**INFORMATION**
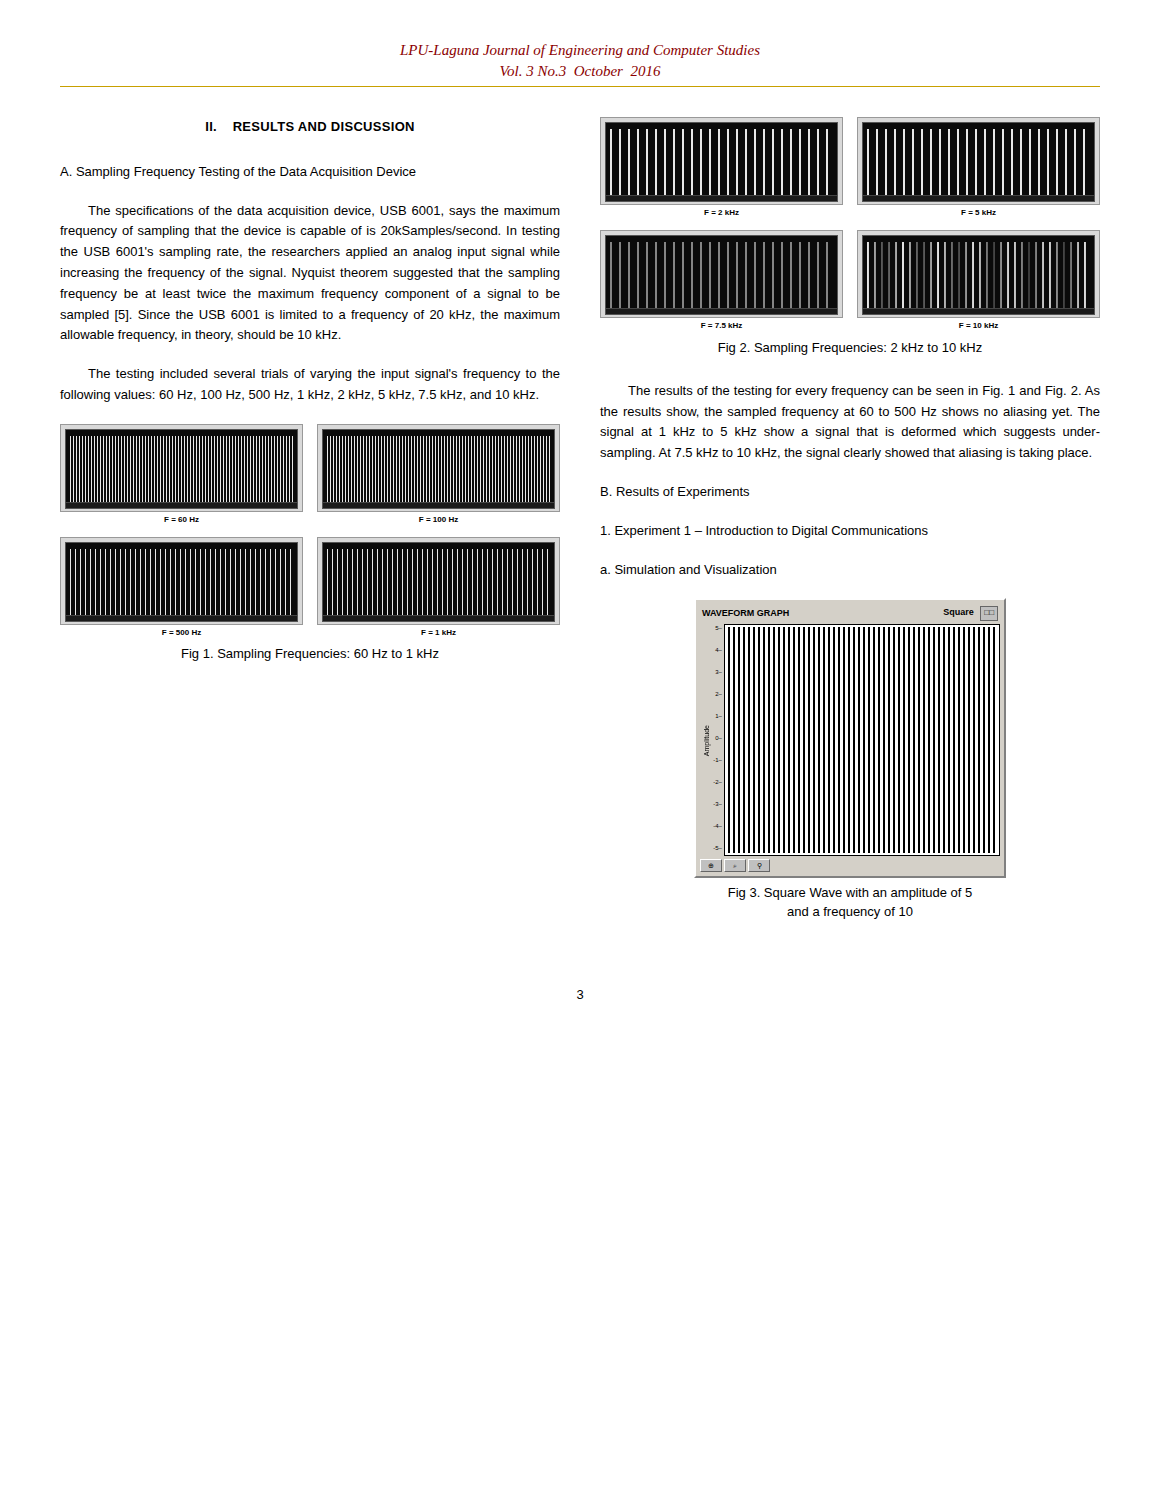LPU-Laguna Journal of Engineering and Computer Studies
Vol. 3 No.3 October 2016
II. RESULTS AND DISCUSSION
A. Sampling Frequency Testing of the Data Acquisition Device
The specifications of the data acquisition device, USB 6001, says the maximum frequency of sampling that the device is capable of is 20kSamples/second. In testing the USB 6001's sampling rate, the researchers applied an analog input signal while increasing the frequency of the signal. Nyquist theorem suggested that the sampling frequency be at least twice the maximum frequency component of a signal to be sampled [5]. Since the USB 6001 is limited to a frequency of 20 kHz, the maximum allowable frequency, in theory, should be 10 kHz.
The testing included several trials of varying the input signal's frequency to the following values: 60 Hz, 100 Hz, 500 Hz, 1 kHz, 2 kHz, 5 kHz, 7.5 kHz, and 10 kHz.
F = 60 Hz
F = 100 Hz
F = 500 Hz
F = 1 kHz
Fig 1. Sampling Frequencies: 60 Hz to 1 kHz
F = 2 kHz
F = 5 kHz
F = 7.5 kHz
F = 10 kHz
Fig 2. Sampling Frequencies: 2 kHz to 10 kHz
The results of the testing for every frequency can be seen in Fig. 1 and Fig. 2. As the results show, the sampled frequency at 60 to 500 Hz shows no aliasing yet. The signal at 1 kHz to 5 kHz show a signal that is deformed which suggests under-sampling. At 7.5 kHz to 10 kHz, the signal clearly showed that aliasing is taking place.
B. Results of Experiments
1. Experiment 1 – Introduction to Digital Communications
a. Simulation and Visualization
WAVEFORM GRAPH Square □□
Amplitude
5– 4– 3– 2– 1– 0– -1– -2– -3– -4– -5–
⊕ ⌕ ⚲
Fig 3. Square Wave with an amplitude of 5
and a frequency of 10
3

**ASSIGNED TASK**
The result should be the lines from the line with "1. Experiment 1" to the last line of the material, returned exactly and without any other line.

**TASK RESPONSE**
1. Experiment 1 – Introduction to Digital Communications
a. Simulation and Visualization
WAVEFORM GRAPH Square □□
Amplitude
5– 4– 3– 2– 1– 0– -1– -2– -3– -4– -5–
⊕ ⌕ ⚲
Fig 3. Square Wave with an amplitude of 5
and a frequency of 10
3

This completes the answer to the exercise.